Credit Usage - Your credit usage particularly as represented by your credit utilization ratio, is the next most important factor in your credit scores. Your credit utilization ratio is calculated by dividing the total revolving credit you are currently using by the total of all your revolving credit limits. A good rule of thumb is to not use more than 30% of your credit. For example, if you have a credit card with a credit limit of $1000, IF you carry a balance it should be no more than $300 to maintain a healthy reporting of this card. Credit utilization accounts for 30% of your FICO® Score.
Length of Credit History - How long you've held credit accounts makes up 15% of your FICO® Score. This includes the age of your oldest credit account, the age of your newest credit account and the average age of all your accounts. Generally, the longer your credit history, the higher your credit scores.
Credit Mix - People with top credit scores often carry a diverse portfolio of credit accounts, which might include a car loan, credit card, student loan, mortgage or other credit products. Credit mix accounts for 10% of your FICO® Score.

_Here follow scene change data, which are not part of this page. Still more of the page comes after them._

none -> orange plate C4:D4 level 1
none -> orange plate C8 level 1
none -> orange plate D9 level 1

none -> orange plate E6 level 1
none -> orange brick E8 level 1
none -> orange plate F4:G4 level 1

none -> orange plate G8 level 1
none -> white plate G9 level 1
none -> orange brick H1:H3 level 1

New Credit - The number of credit accounts you've recently opened, as well as the number of hard inquiries lenders make when you apply for credit, accounts for 10% of your FICO® Score. Too many accounts or inquiries can indicate increased risk, and as such can hurt your credit score.

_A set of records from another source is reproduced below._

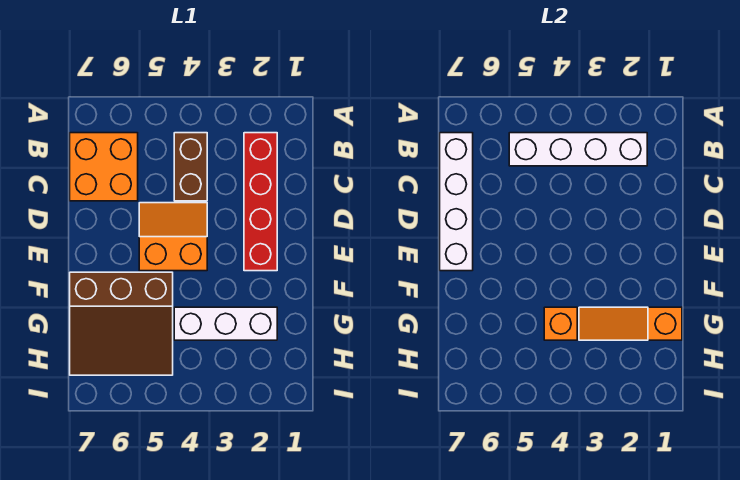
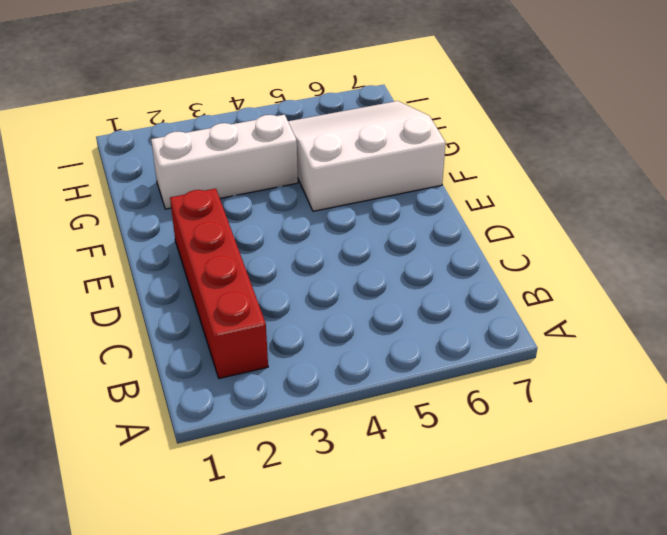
white slope F5:H7 level 1 top F -> brown slope F5:H7 level 1 top F
none -> brown brick B4:C4 level 1
none -> orange brick B6:C7 level 1

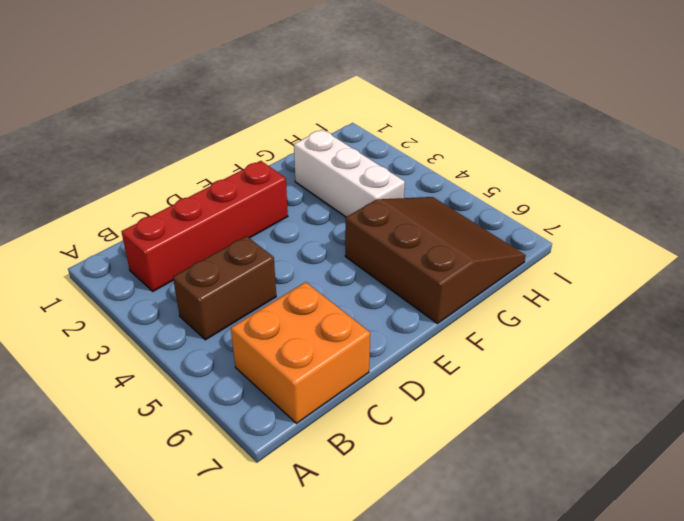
none -> orange slope D4:E5 level 1 top E
none -> white brick B2:B5 level 2

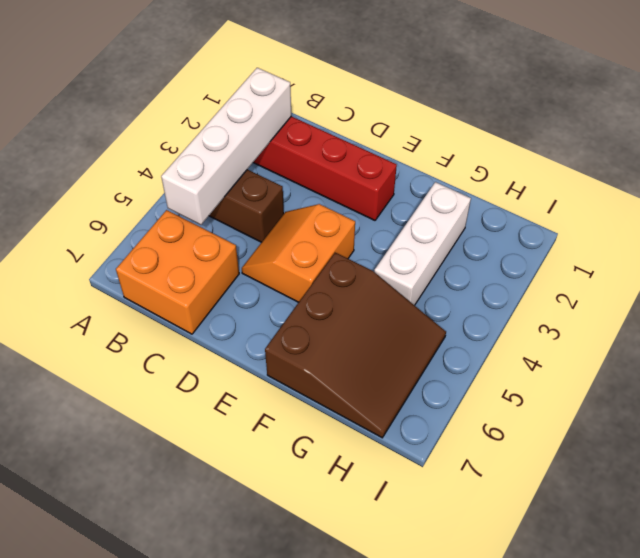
none -> white brick B7:E7 level 2
none -> orange slope G1:G3 level 2 top 1

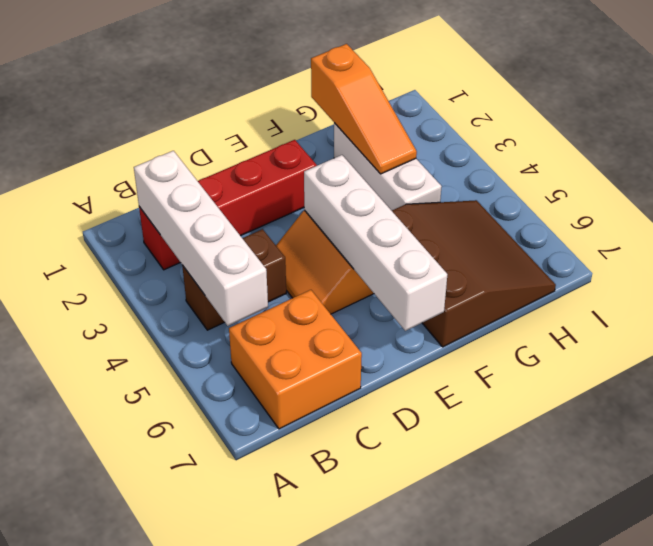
white brick E4:E7 level 2 -> white brick B7:E7 level 2
none -> orange brick G4 level 2

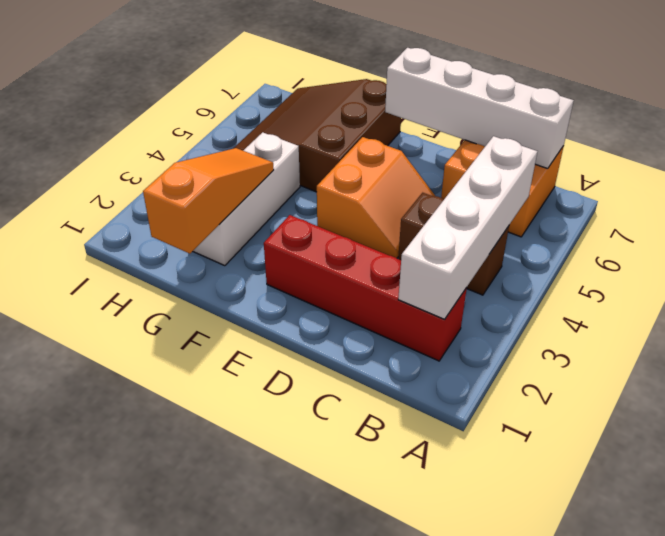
none -> orange brick G4 level 2

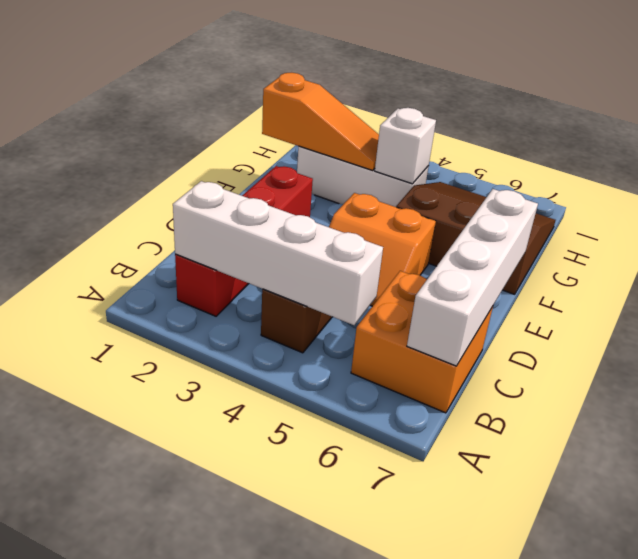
white brick G4 level 2 -> orange brick G4 level 2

For more detailed information, please use this link. https://www.experian.com/blogs/ask-experian/credit-education/score-basics/what-affects-your-credit-scores/ There are other sources that can be used for this information. This was just my preferred source of information. Let’s dive into the two types of credit.
Credit Mix ~ There are two types of credit that make up your credit score. The two types are Installment credit and Revolving credit. Here is the breakdown of each of them.
1. Installment Credit ~ This type of credit is typically when you borrow money and pay it back at a fixed amount over an established amount of time. These loans can be either secured or unsecured. Examples of secured installment loans are car, mortgage loans or home equity loans. Examples of unsecured loans are student loans and personal loans.
2. Revolving Credit ~ This type of credit is typically when you have an established credit limit and as you pay your balance down or off, the funds become available for usage. The other difference is revolving credit has a minimum monthly payment which can fluctuate depending upon your current balance. Examples of this type of credit are credit cards and home equity lines of credit.
Credit Score Ranges ~ Your credit score can range between 300-850. Here is the breakdown of the range:
300 - 579
580 - 669
670 - 739
740 - 799
Now, what does all of this mean? A LOT! It is how the creditor views your ability to pay back borrowed money. It is the deciding factor for whether or not creditors will approve or deny you for credit. It is also the difference between creditors giving you a high interest rate versus a low interest rate. Having a higher interest rate means you will pay much more money than the original amount borrowed.
Okay, Wine Tribe, I think it’s time to end this course on credit basics for now. It’s clearly not a fun or sexy topic; however, it may be very sexy to a potential significant other knowing that you have your finances in order and they won’t be possibly taking on a financial burden not created by them. Money problems continue to be one of the number one issues within a relationship. Not to mention if you are credit conscious it can eliminate stress by having a good credit score and knowing that creditors aren’t constantly calling you.
Stay tuned for more information regarding credit. It’s a topic near and dear to my heart. It’s also the giver in me that enjoys sharing information. I will continue to share more information on this topic in building block form. I’ve enjoyed writing this piece (maybe not the writing aspect…LOL). I hope you have enjoyed reading it and have found something helpful in your journey to a 750+ credit score. Peace and Blessings until we chit chat later!